# I cut it... OMG!



## Aurora North (Dec 27, 2016)

Not sure what came over me, but I put it through the resaw........

This was some African blackwood burl I bought from Steve Smith awhile back.

Surprisingly it cut pretty well through the resaw. Drift wasn't as bad as I thought it was going to be. It actually cut far easier than the waterfall bubinga slab I turned into thick veneer.

So, I had a present idea in my mind for my brother, but as soon as I started book and butt matching it I decided to turn it into a hall table top instead.

I'll send it through the wide belt sander to clean everything up and bring it to uniform thickness on Thursday with backer material and press it.

Going to need to order up some long pieces of straight grain ABW to build up the edge.

My heart was pounding the whole way through.













View attachment 119316

Reactions: EyeCandy! 3 | Way Cool 6


----------



## Aurora North (Dec 27, 2016)

I'm thinking of going with the first match rather than the second. 

The center strip will be veneered with karelian birch veneer or some other light cream colored burl I'm thinking. I do have some curly ebony veneers though that are jet black and might look okay. Have to play with it and put my thinking beer on. 

thoughts and opinions always welcome. This one is just a fun side project.

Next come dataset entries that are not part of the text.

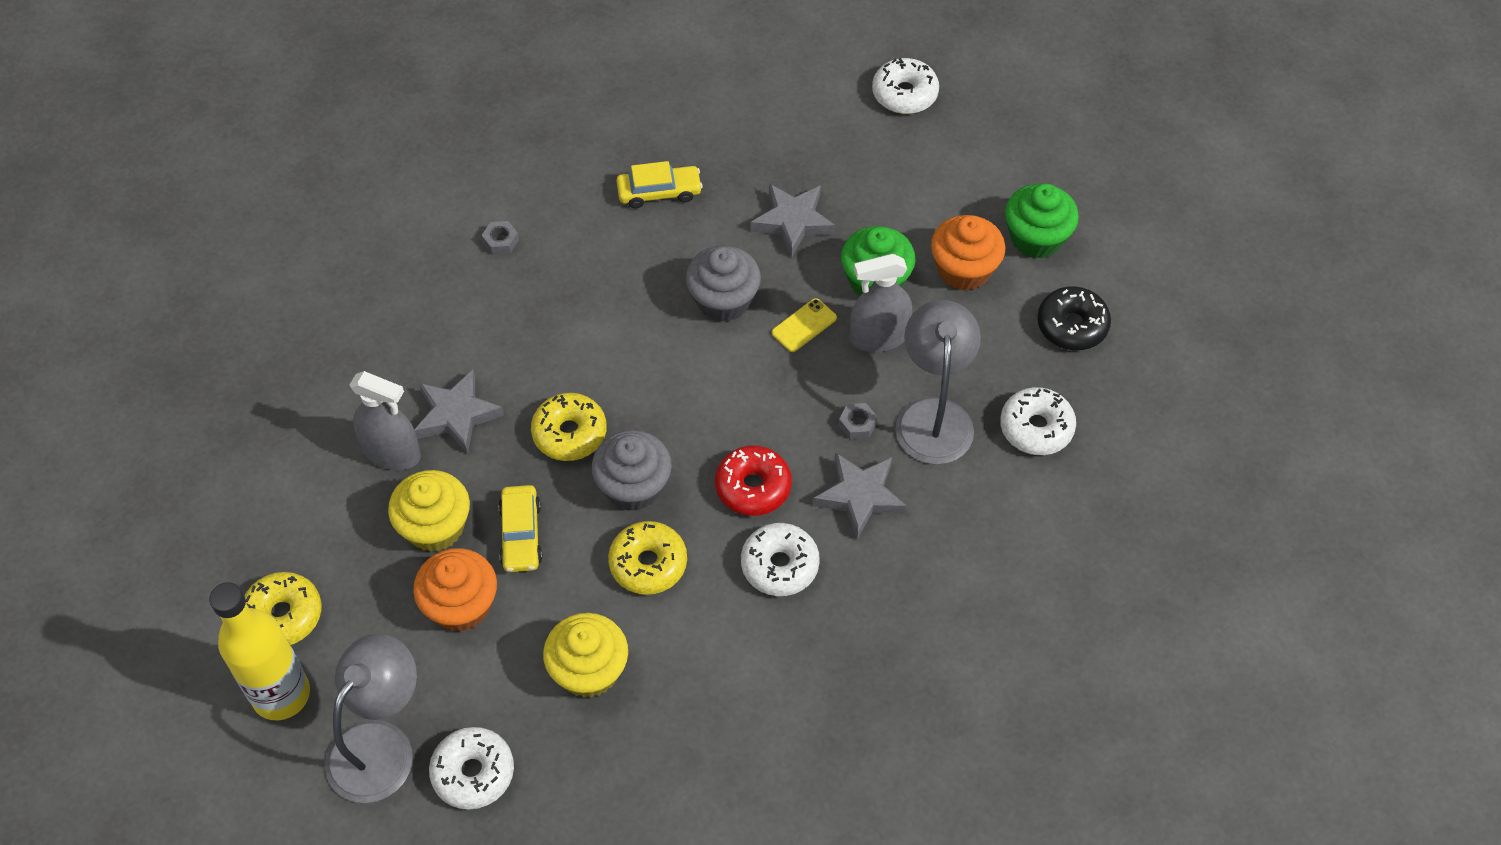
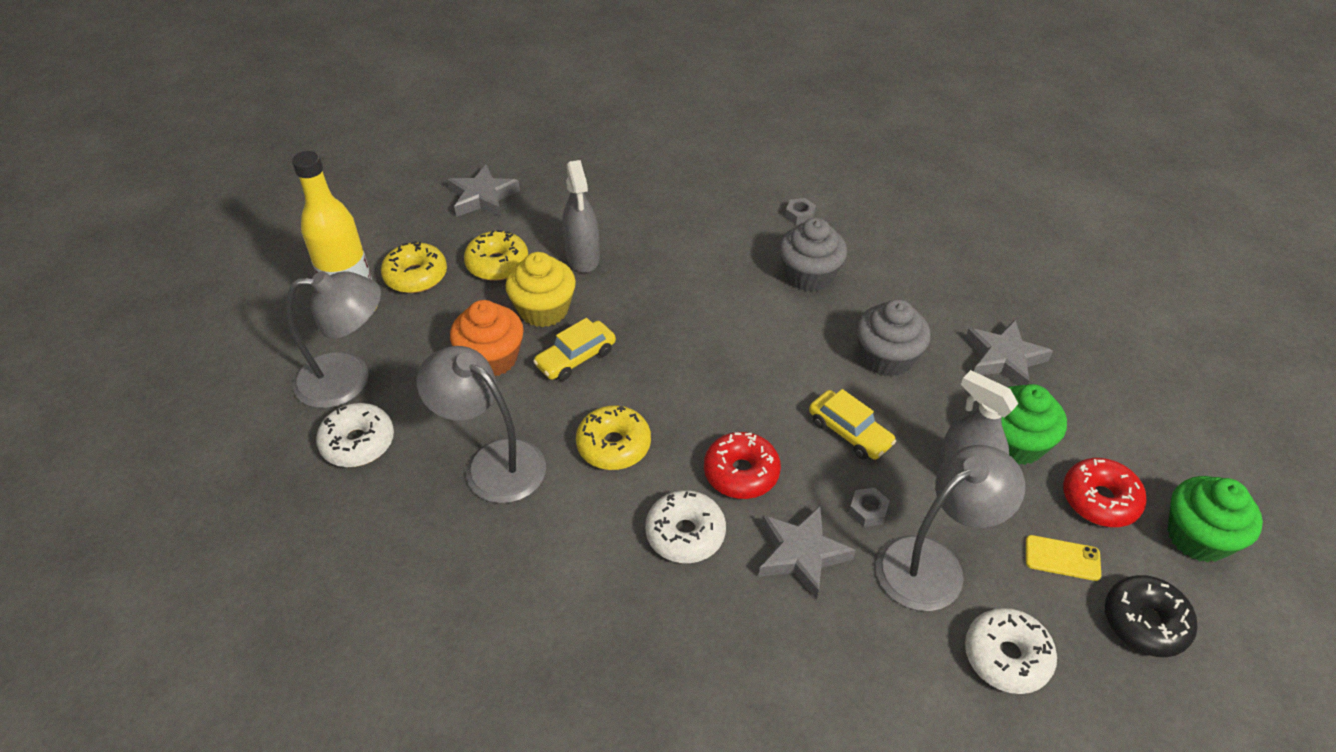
camera: 55 degrees right, 10 degrees down
(457, 415) = (641, 271): grey star -> grey star (483, 197)
(569, 433) = (683, 336): yellow donut -> yellow donut (497, 264)
(589, 670) = (492, 462): yellow cupcake -> grey lamp
(633, 486) = (673, 398): grey cupcake -> grey cupcake (809, 275)
(659, 192) = (935, 269): yellow car -> yellow car (849, 432)
(804, 325) = (920, 420): yellow phone -> yellow phone (1062, 558)
(904, 94) = (1209, 359): white donut -> none
(964, 269) = (1099, 500): orange cupcake -> red donut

Reactions: Like 1 | Way Cool 1


----------



## SENC (Dec 27, 2016)

Can't wait to watch this! My initial reaction was dark rather than light in the middle, like more abw or a jet black ebony.

Reactions: Like 1


----------



## Aurora North (Dec 27, 2016)

I'll have to pull out the veneers tomorrow when I get back to the shop. I have some jet black curly ebony veneer and the Karelian birch I just pulled out for a client for another bed project. 

I'm taking it all out anyhow because I'm using the ebony for my brothers late Christmas/ birthday present instead of the ABW. Should have more than enough for both. 

I'm going to have research what adhesive to laminate with. The ABW is oily so I'm thinking sand with 60g on the back side, acetone wipe, then adhesive, and press. I'm wonder if the catalyzed rigid glue I use for countertops is okay or if I should press with an epoxy. 

@Steve Smith any thoughts on adhesive? Also... Have any more of this burl?


----------



## Steve Smith (Dec 27, 2016)

I think that if you are looking at using it for veneer then unibond would probably be my first choice. I've used ABW in segmented turning and have no qualms about using any type of glue on it provided I glue it up right after getting a fresh sanded surface, but veneering might be more sensitive to adhesive types and I believe that urea formaldehyde glues can be used on anything successfully, but someone with more knowledge would be better able to answer it.

Reactions: Useful 1


----------



## TimR (Dec 27, 2016)

I've been pretty lucky with glue ups on pepper mills using Titebond 2, after an acetone wipe...curious about other options.


----------